Project Background: Addressing CUDA Centralization for AMD Users

The current LLM open-source ecosystem is CUDA-centric—most tutorials assume NVIDIA GPUs, toolchains often fallback to CPU on ROCm detection, and solutions are scattered in old Reddit posts. AMD users face a 'second-class citizen' experience.

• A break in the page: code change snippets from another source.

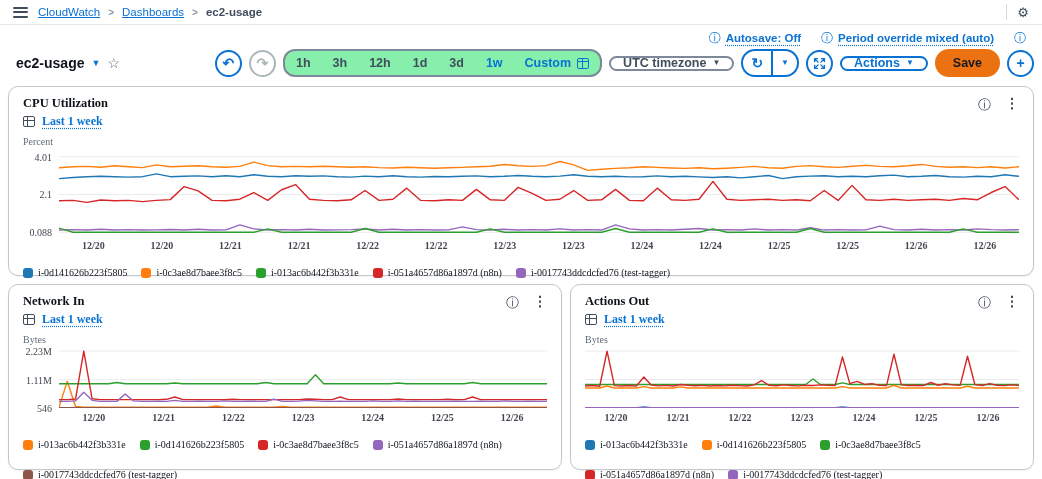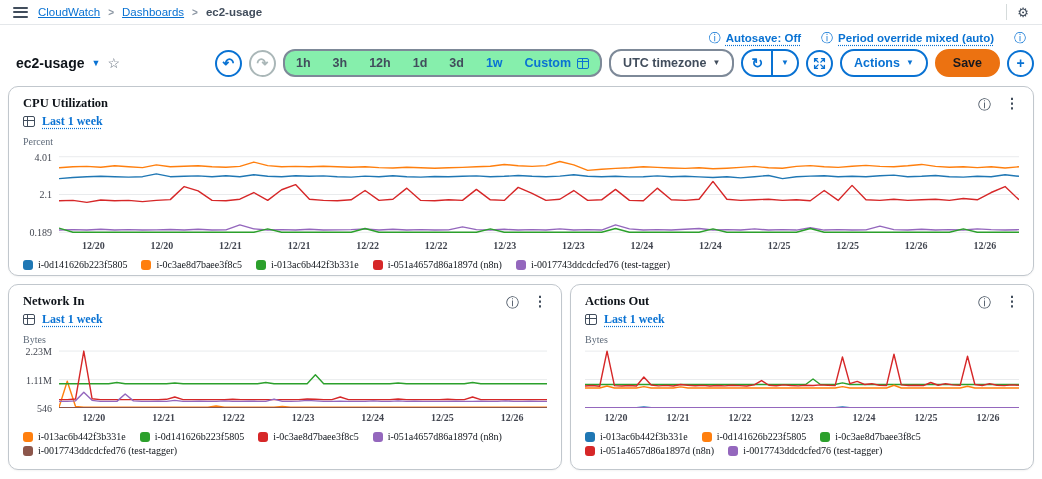--- a/index.html
+++ b/index.html
@@ -37,7 +37,7 @@
   .seg-item { padding:0 11px; font-size:12.5px; font-weight:bold; color:#414d5c; line-height:24px; cursor:pointer; }
   .seg-item.selected { color:#0972d3; }
   .seg-custom { display:flex; align-items:center; gap:6px; color:#0972d3; padding:0 11px; font-size:12.5px; font-weight:bold; cursor:pointer; }
-  .pill-btn { height:28px; display:flex; align-items:center; gap:6px; border:2px solid #7d8998; border-radius:12px; padding:0 12px; font-size:12.5px; font-weight:bold; color:#414d5c; background:#fff; cursor:pointer; }
+  .pill-btn { height:15px; display:flex; align-items:center; gap:6px; border:2px solid #7d8998; border-radius:12px; padding:0 12px; font-size:12.5px; font-weight:bold; color:#414d5c; background:#fff; cursor:pointer; }
   .pill-blue { border-color:#0972d3; color:#0972d3; border-radius:14px; }
   .split-btn { height:28px; display:flex; align-items:stretch; border:2px solid #0972d3; border-radius:14px; overflow:hidden; background:#fff; cursor:pointer; }
   .split-btn .seg-l { display:flex; align-items:center; padding:0 8px; color:#0972d3; font-weight:bold; font-size:14px; }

Team Red LLM was created as a community cookbook and benchmark database to solve these issues, allowing developers to share ROCm pitfalls and help others.

章节 03

Core Content: Modular Structure for Easy Access

The project uses a modular structure:

COOKBOOK.md: Step-by-step deployment guide with verified steps and marked pitfalls.
benchmarks/results.csv: Community-contributed token generation speed data (not vendor marketing).
hardware/: Per-GPU docs (BIOS, drivers,散热, best models).
models/: Model-specific configs (launch params, problematic quant formats, MoE offload tips).
scripts/: Wrapper scripts for llama-server, model switching, and benchmarking.

章节 04

Benchmark Evidence: RX7900 GRE Performance

The project provides RX7900 GRE 16GB performance data:

GPU	架构	模型	量化	模式	生成 tok/s	提示 tok/s
RX7900 GRE	gfx1100	Moonlight-16B-A3B-Instruct	Q6_K	Full GPU	100.2	188.1
RX7900 GRE	gfx1100	gemma-4-26B-A4B-it	UD-Q4_K_M	MoE offload (-ncmoe6)	31.0	61.3
RX7900 GRE	gfx1100	Qwen3.6-35B-A3B-UD	Q4_K_S	MoE offload (-ncmoe32)	22.7	41.7
RX7900 GRE	gfx1100	gemma-4-26B-A4B-it	UD-Q6_K	MoE offload (-ncmoe16)	17.3	80.7

Modes: Full GPU (max speed, VRAM-limited) vs MoE offload (runs larger models but 3-5x slower due to DDR5 bandwidth).

章节 05

AMD GPU & ROCm Support Matrix

The project maintains a support matrix:

Code	架构家族	示例型号	ROCm 支持状态
gfx1100	RDNA3	RX7900XTX/XT/GRE	✅成熟
gfx1101	RDNA3	RX7800XT/7700XT	✅可用
gfx1102	RDNA3	RX7600	⚠️部分支持
gfx1200/1201	RDNA4	RX9070XT/9060	✅近期支持
gfx1150/1151	Strix Halo	Ryzen AI Max+395	⚠️前沿支持
gfx942/950	CDNA3	MI300X/MI325X	✅数据中心

Strix Halo APU needs manual patches or specific kernel versions for ROCm support.

章节 06

Community Contribution Ways

Contribute via:

Benchmarks: Submit PR to results.csv or use GitHub Issue template.
Pitfalls: Add to COOKBOOK.md.
Models: Create model-specific docs in models/.
Hardware: Add GPU docs in hardware/.

GitHub Discussions for general topics (hardware suggestions, 'worth it' questions); Issues for bugs.

章节 07

Significance for Local AI Ecosystem

Team Red LLM proves AMD hardware can handle local LLM inference via community collaboration. It lowers entry barriers for budget users (e.g., used RX6000/7000 series) and reduces AMD users' reliance on cloud APIs. The project is MIT-licensed, encouraging free use and modification.